- Born: 6 April 1822 Zezemer, Vilna Governorate, Russian Empire
- Died: 21 August 1894 (aged 72) Vilnius
- Occupation: Writer
- Writing career
- Language: Hebrew, German
- Literary movement: Haskalah

= Isaac Rumsch =

Lithuanian Hebrew writer (1822–1894)

Isaac ben Moses Rumsch (יצחק בן־משה רומש; 6 April 1822 – 21 August 1894) was a Lithuanian Hebrew writer, translator, and educator.

==Biography==

Title page of Kin'at sifre kodesh (1873)

Isaac Rumsch was born in the village of Zezemer. At the age of nine he went to Vilna, where he studied the Talmud in the yeshiva of his brother Joseph Rumsch, and then in that of Rabbi Mordecai Melzer. Subsequently he acquired a knowledge of German and other secular subjects; but his plan of going to Germany to obtain a scientific education was frustrated by his disapproving relatives. When in 1853 the Russian government opened public schools for Jewish children in the government of Vilna, he, together with his friend Judah Löb Gordon, was appointed a teacher in the school of Ponevyezh.

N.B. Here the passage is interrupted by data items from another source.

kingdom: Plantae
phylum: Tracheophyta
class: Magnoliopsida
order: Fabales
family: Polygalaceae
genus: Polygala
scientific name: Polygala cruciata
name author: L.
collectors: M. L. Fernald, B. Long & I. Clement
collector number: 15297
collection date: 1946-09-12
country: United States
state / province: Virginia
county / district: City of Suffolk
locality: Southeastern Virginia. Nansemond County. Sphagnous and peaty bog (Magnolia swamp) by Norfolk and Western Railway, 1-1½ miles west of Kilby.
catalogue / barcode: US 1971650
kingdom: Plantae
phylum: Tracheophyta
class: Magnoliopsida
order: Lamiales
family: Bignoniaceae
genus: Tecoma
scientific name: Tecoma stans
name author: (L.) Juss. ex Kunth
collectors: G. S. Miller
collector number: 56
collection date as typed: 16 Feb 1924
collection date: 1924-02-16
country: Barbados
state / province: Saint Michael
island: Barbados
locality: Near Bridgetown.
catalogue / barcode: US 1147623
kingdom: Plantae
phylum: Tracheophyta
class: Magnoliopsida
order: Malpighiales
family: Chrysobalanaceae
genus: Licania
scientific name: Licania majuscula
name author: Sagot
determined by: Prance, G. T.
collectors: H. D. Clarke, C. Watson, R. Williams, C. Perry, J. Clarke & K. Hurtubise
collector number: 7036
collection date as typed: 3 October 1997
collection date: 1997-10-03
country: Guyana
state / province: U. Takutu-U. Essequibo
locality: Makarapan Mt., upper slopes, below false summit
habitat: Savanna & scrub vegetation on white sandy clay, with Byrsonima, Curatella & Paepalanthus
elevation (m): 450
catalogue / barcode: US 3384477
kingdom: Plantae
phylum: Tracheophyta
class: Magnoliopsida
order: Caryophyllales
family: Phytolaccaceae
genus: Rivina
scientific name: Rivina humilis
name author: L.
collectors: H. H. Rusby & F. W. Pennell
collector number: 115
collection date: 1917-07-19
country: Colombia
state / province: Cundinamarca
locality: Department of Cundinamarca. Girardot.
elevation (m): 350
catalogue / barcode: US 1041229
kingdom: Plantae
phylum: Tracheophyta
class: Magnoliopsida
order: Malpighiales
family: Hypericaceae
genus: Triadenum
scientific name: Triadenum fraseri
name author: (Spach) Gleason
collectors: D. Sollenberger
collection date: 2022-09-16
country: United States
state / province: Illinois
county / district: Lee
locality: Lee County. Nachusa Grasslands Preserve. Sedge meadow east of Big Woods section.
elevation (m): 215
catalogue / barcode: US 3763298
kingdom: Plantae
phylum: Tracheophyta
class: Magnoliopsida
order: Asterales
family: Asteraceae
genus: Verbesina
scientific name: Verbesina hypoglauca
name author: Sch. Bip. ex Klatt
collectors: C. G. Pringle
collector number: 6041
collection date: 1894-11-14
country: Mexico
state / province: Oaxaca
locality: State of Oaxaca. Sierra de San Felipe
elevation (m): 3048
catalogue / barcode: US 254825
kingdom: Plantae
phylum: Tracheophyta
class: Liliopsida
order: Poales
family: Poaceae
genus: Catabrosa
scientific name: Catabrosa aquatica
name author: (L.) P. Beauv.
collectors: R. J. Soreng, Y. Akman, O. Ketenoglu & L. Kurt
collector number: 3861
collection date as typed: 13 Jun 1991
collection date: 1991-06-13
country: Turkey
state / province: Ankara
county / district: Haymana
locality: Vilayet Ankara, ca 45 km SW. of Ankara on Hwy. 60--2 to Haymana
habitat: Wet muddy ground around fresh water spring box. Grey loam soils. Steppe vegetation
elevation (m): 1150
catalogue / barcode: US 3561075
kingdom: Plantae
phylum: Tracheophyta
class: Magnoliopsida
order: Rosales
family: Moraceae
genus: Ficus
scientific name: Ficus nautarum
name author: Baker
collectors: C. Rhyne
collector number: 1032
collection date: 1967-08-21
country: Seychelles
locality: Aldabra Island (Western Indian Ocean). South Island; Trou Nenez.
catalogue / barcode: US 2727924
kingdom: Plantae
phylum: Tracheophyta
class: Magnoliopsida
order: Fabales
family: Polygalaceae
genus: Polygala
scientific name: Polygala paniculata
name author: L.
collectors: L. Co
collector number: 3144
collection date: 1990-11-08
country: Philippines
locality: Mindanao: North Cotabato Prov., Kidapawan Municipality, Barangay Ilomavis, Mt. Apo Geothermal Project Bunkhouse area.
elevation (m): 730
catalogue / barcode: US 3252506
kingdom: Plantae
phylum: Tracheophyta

Besides numerous novels, he contributed articles to Ha-Karmel and Ha-Melitz and left in manuscript some Hebrew stories and notes on the Bible.

==Publications==
- "Kur 'oni" (1861) A free Hebrew translation of Robinson Crusoe from the German of Franz Rauch.
- "Kin'at sifre kodesh" (1873) Critical glosses on Leon Mandelstamm's Russian translation of the Psalms, together with notes on some of them.
- "Shelumat resha'im" (1875) A story of Jewish life, published alongside the Hebrew novel Ḥatikhat bad.
- "Megillat Ester ha-sheniyah" (1883) A historical novel of Esterka, the mistress Polish king Casimir the Great.
- "Bat-ḥayil" (1889) A historical novel of Jewish life in Spain in the fourteenth century, freely translated from Ludwig Philippson.